Sabemos que não evoluir ou andar para trás, é não enxergar o futuro. Pois bem, em pleno século 21 e em plena evolução da era digital, a democratização da comunicação, chegou através de ondas magnéticas com uma velocidade incalculável de mensagens entre o emissor e o receptor, não mais dependendo de concessões ou outorga de governantes para poder ir ao Ar qualquer tipo de notícias on-line.
Esta democratização de acesso rápido a informação, vieram acompanhadas de duas vertentes, sendo uma para o bem, e a outra para o mal. Aqueles que usufruem das Redes Sociais para beneficia-se com geração de emprego e renda ou com algo de bom em prol da coletividade, desfruta do bem democrático da comunicação social.
Mas por outro lado e historicamente refletindo a convivência entre os povos, a sociedade nunca deixou de viver sem conflitos, então na era moderna e tecnológica, não seria diferente.
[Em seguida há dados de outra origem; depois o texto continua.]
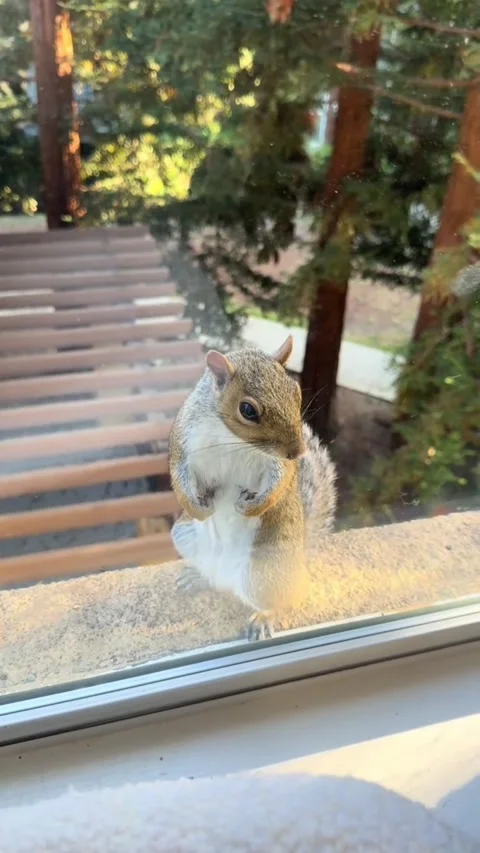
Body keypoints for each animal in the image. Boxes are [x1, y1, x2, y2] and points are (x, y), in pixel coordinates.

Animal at [168, 335, 337, 641]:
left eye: (296, 392)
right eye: (248, 410)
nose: (298, 451)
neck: (232, 438)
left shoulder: (279, 464)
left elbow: (280, 482)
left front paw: (250, 506)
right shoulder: (183, 443)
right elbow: (178, 477)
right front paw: (198, 508)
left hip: (263, 571)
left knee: (284, 600)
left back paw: (265, 617)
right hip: (186, 537)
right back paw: (198, 577)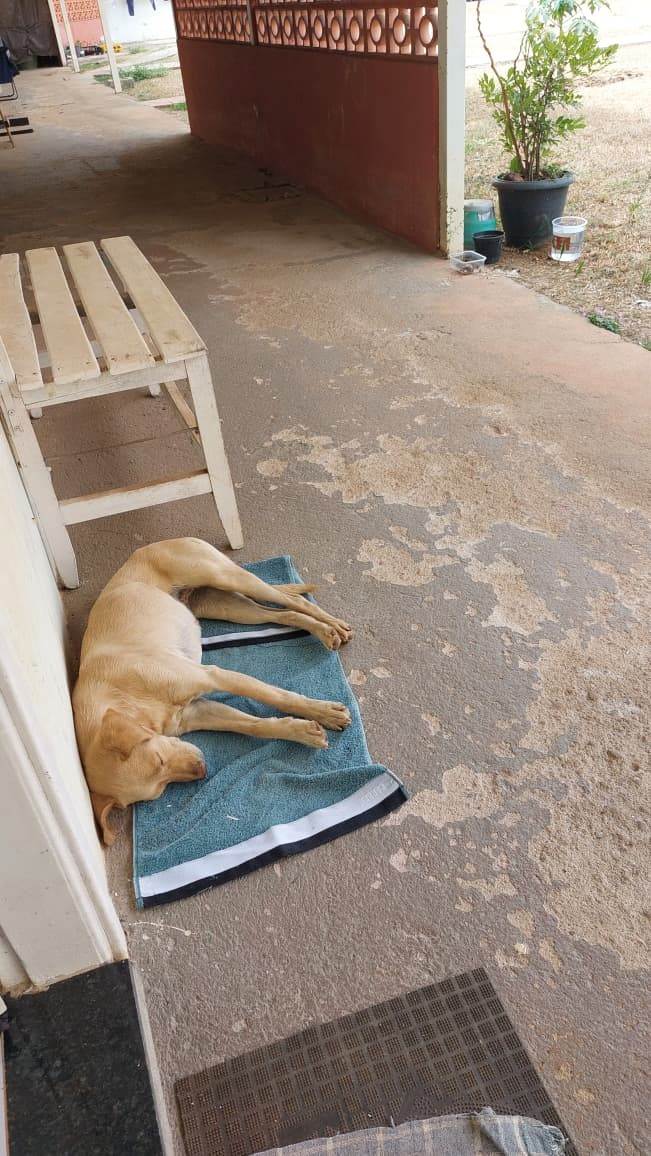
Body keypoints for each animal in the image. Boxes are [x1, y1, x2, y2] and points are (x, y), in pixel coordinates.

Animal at [73, 538, 353, 845]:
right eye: (161, 788)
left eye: (159, 760)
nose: (202, 770)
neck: (125, 698)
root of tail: (151, 545)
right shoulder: (199, 712)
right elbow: (255, 726)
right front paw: (301, 731)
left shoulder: (213, 676)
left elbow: (277, 696)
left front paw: (324, 713)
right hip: (232, 608)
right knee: (285, 613)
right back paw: (322, 629)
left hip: (228, 577)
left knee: (294, 601)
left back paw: (331, 627)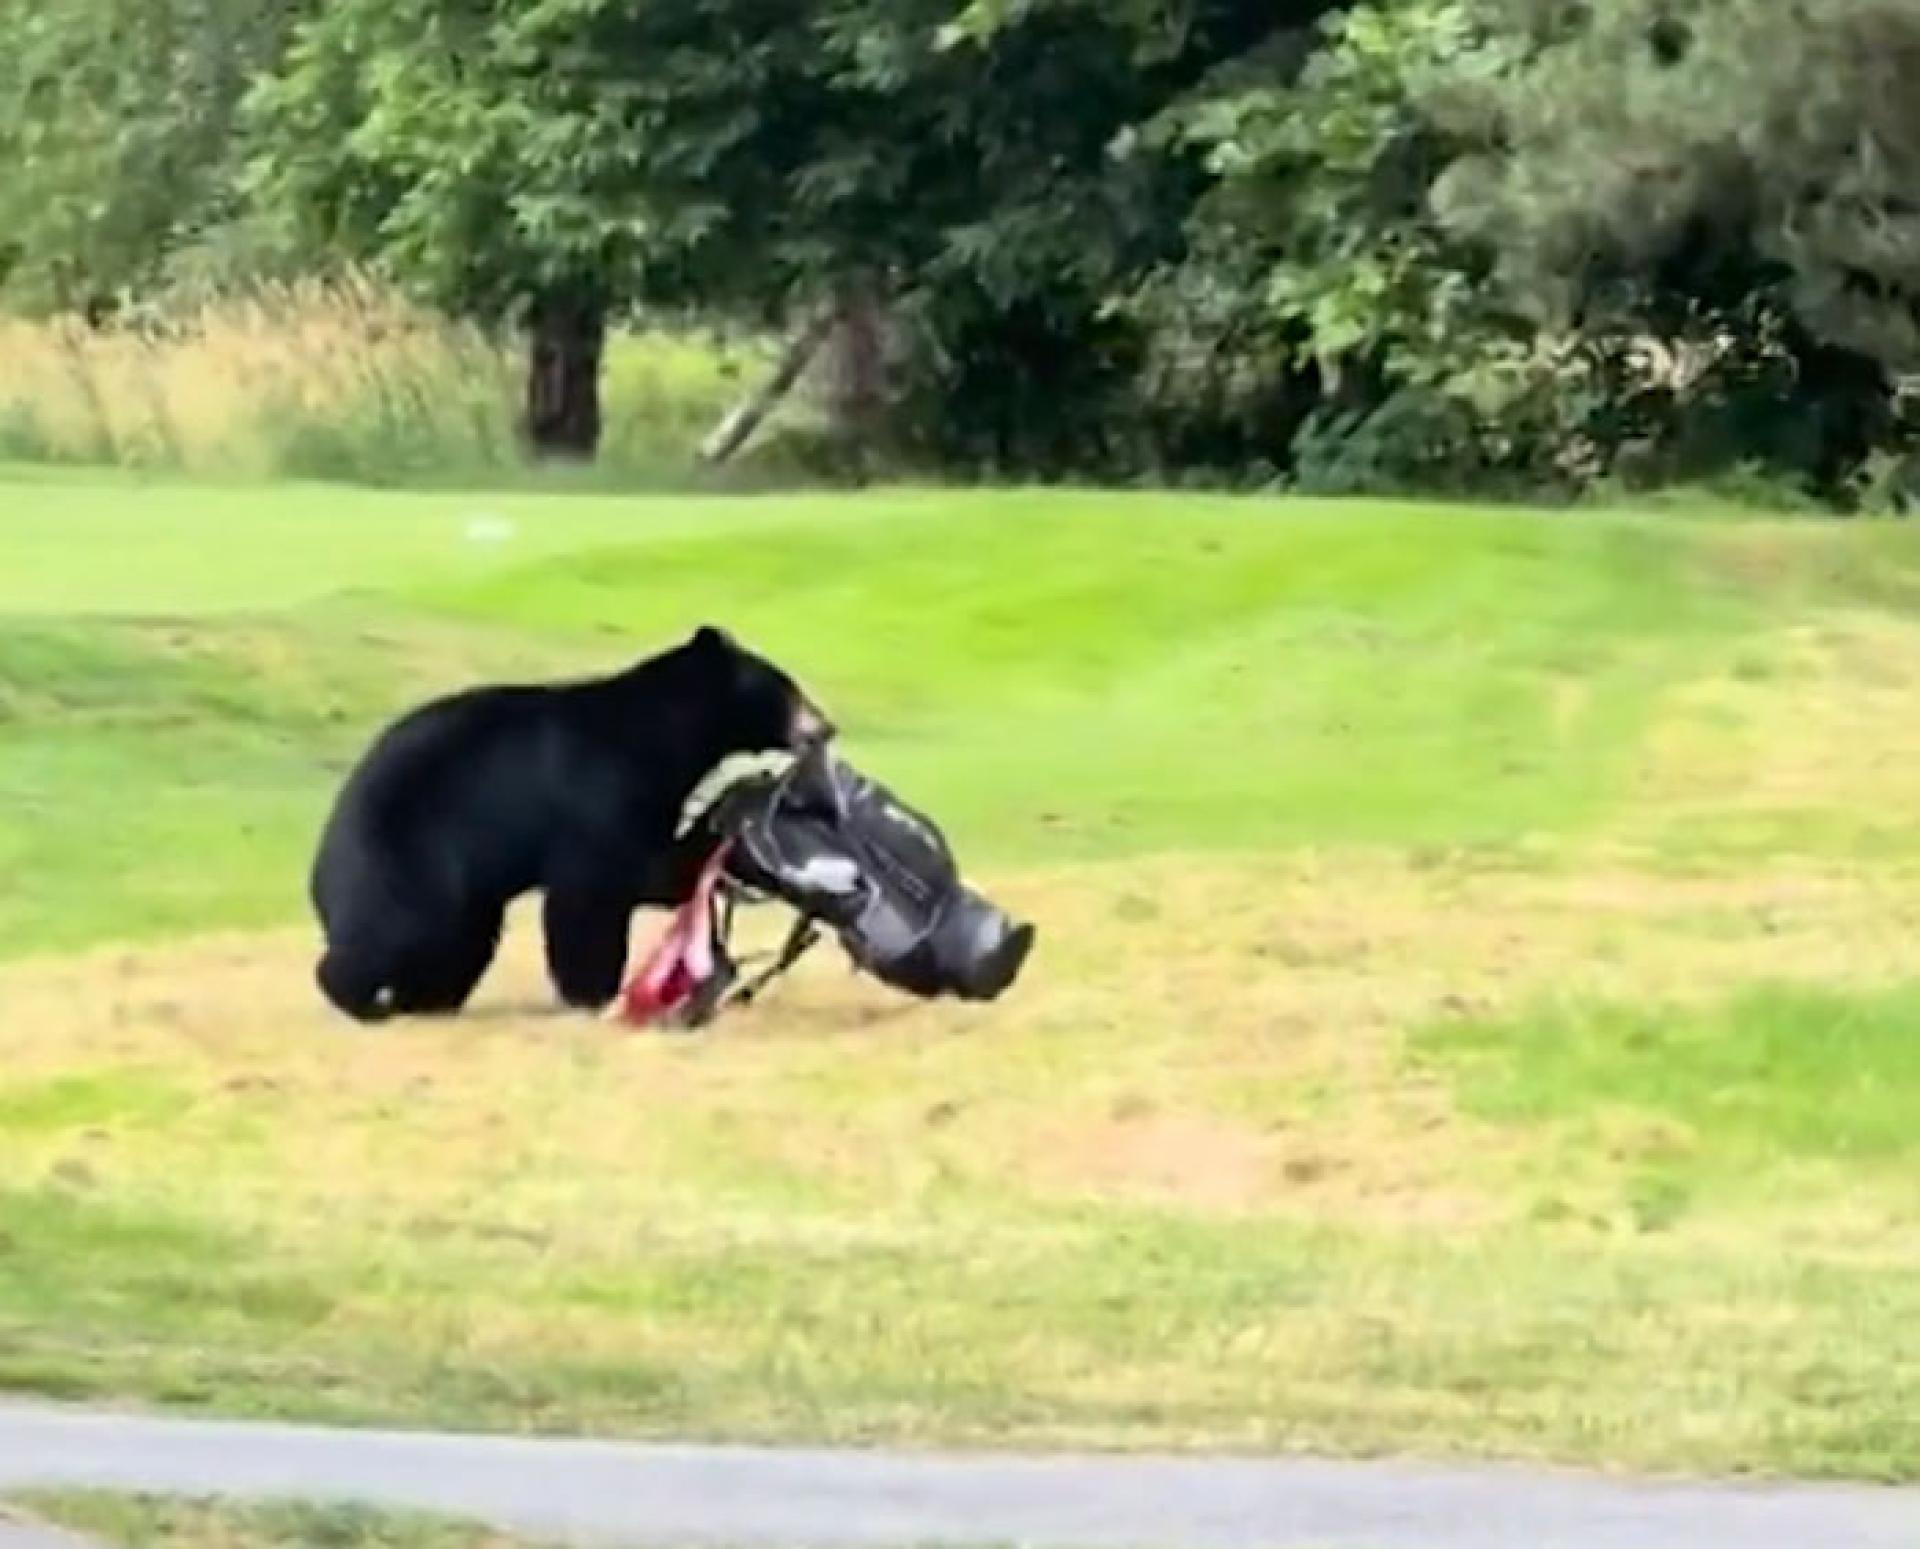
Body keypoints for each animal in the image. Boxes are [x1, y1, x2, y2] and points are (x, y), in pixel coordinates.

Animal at [309, 625, 832, 1022]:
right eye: (787, 687)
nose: (826, 727)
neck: (661, 733)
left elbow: (645, 867)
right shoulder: (599, 788)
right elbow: (595, 888)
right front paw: (592, 992)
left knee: (460, 940)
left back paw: (432, 998)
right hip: (408, 857)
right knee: (396, 929)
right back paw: (361, 996)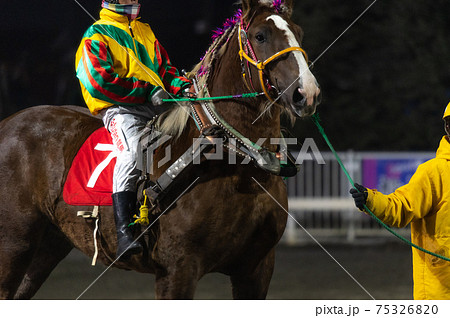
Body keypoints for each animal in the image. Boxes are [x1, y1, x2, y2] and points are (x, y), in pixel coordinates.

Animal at [0, 0, 320, 298]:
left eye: (299, 33)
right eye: (260, 36)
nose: (306, 93)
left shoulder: (256, 269)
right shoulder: (177, 270)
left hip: (46, 246)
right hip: (14, 245)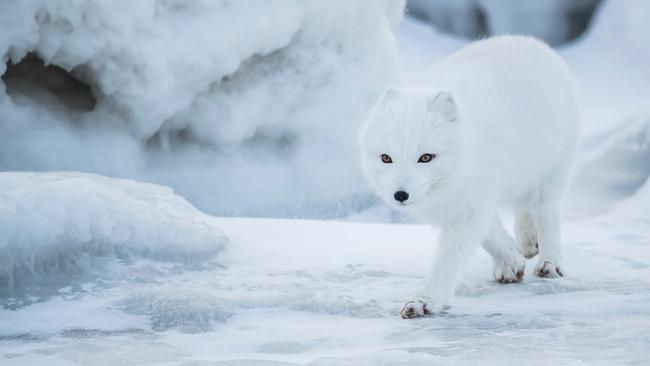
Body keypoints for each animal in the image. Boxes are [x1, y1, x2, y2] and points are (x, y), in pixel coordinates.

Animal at [360, 35, 576, 318]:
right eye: (386, 158)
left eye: (426, 157)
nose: (400, 195)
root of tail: (531, 41)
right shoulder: (471, 202)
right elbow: (491, 236)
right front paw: (511, 262)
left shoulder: (472, 204)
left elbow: (449, 260)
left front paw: (425, 301)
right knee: (523, 210)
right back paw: (527, 243)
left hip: (550, 174)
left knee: (546, 215)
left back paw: (550, 263)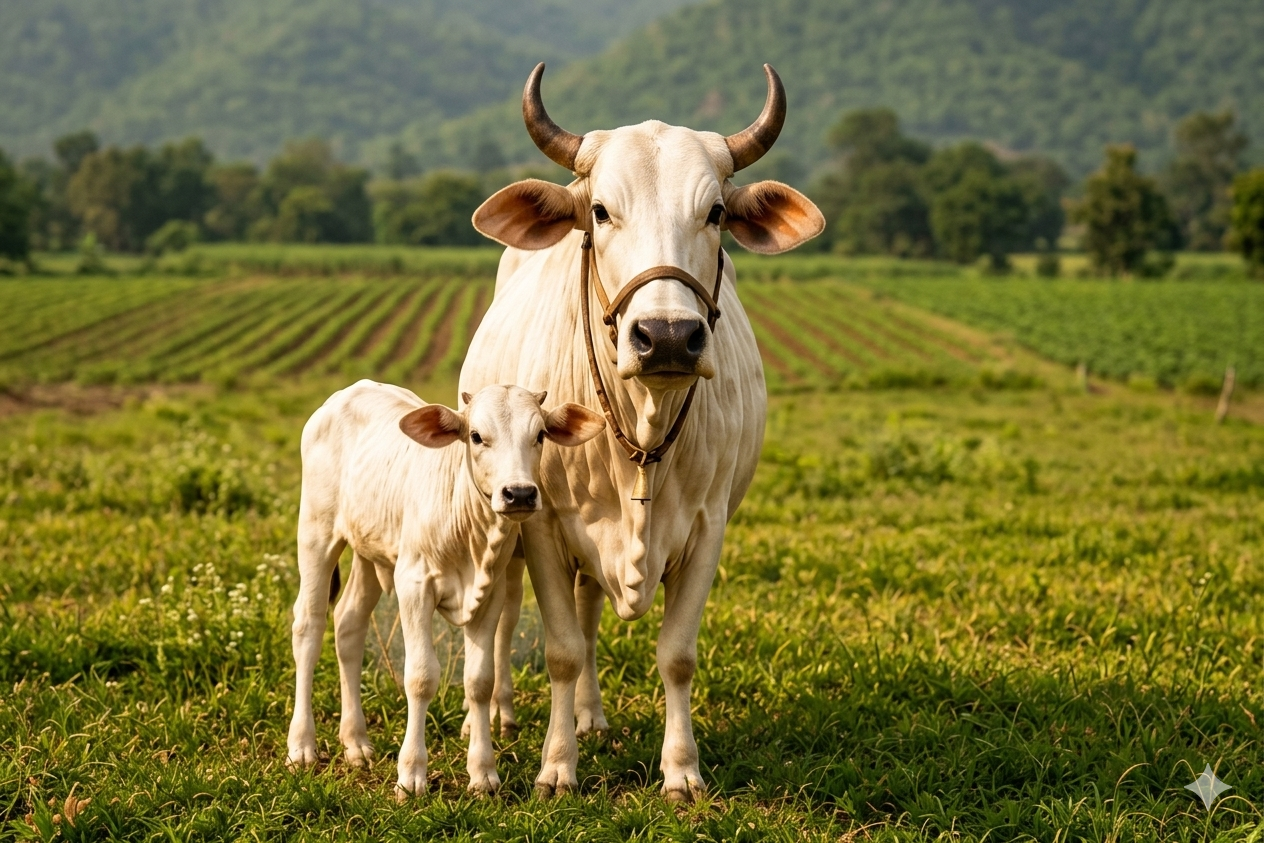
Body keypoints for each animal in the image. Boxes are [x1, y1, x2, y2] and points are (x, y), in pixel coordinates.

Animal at [285, 380, 604, 797]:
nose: (519, 493)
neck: (469, 532)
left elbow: (479, 681)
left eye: (539, 435)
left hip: (370, 551)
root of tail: (348, 392)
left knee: (348, 625)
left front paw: (483, 774)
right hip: (316, 532)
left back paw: (356, 742)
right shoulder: (413, 585)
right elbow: (420, 677)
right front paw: (411, 775)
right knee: (308, 627)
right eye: (476, 436)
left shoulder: (489, 594)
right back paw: (302, 746)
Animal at [459, 63, 824, 801]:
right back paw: (507, 713)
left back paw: (593, 717)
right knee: (512, 612)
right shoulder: (542, 524)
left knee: (591, 610)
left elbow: (675, 654)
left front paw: (681, 769)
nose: (667, 337)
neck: (641, 426)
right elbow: (562, 650)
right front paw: (556, 768)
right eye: (601, 210)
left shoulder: (709, 526)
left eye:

Por tanto, tal ardileza jamais poderia perder a oportunidade em não querer dentro de um ambiente sem dono, tentar desvirtuar e atingir em cheio seus desafetos, então, este outro pensamento das redes sociais, só poderá ser chamado de lado ruim da democratização social.
Entre o bem e o mal da democratização nas redes sociais, o que nos amedrontam hoje, são os zumbis digitais que foram paridos de uma pequena camada da sociedade, com o intuito de denegrir de forma ridicularizada através de fake news, alguém que não admira ou não gosta disseminando postagem abomináveis contra todos, desde o pequeno operário a políticos ou agentes públicos, da dona de casa ao pai de família, da criança ao adolescente, ou daqueles que galgam certos privilégios dentro de empresas privadas em uma sociedade harmônica e correta.
Toda via, entre o bem e o mal das redes sociais, vencerá sempre aquele que prolifera a verdade para a edificação do homem, da moral e da ética.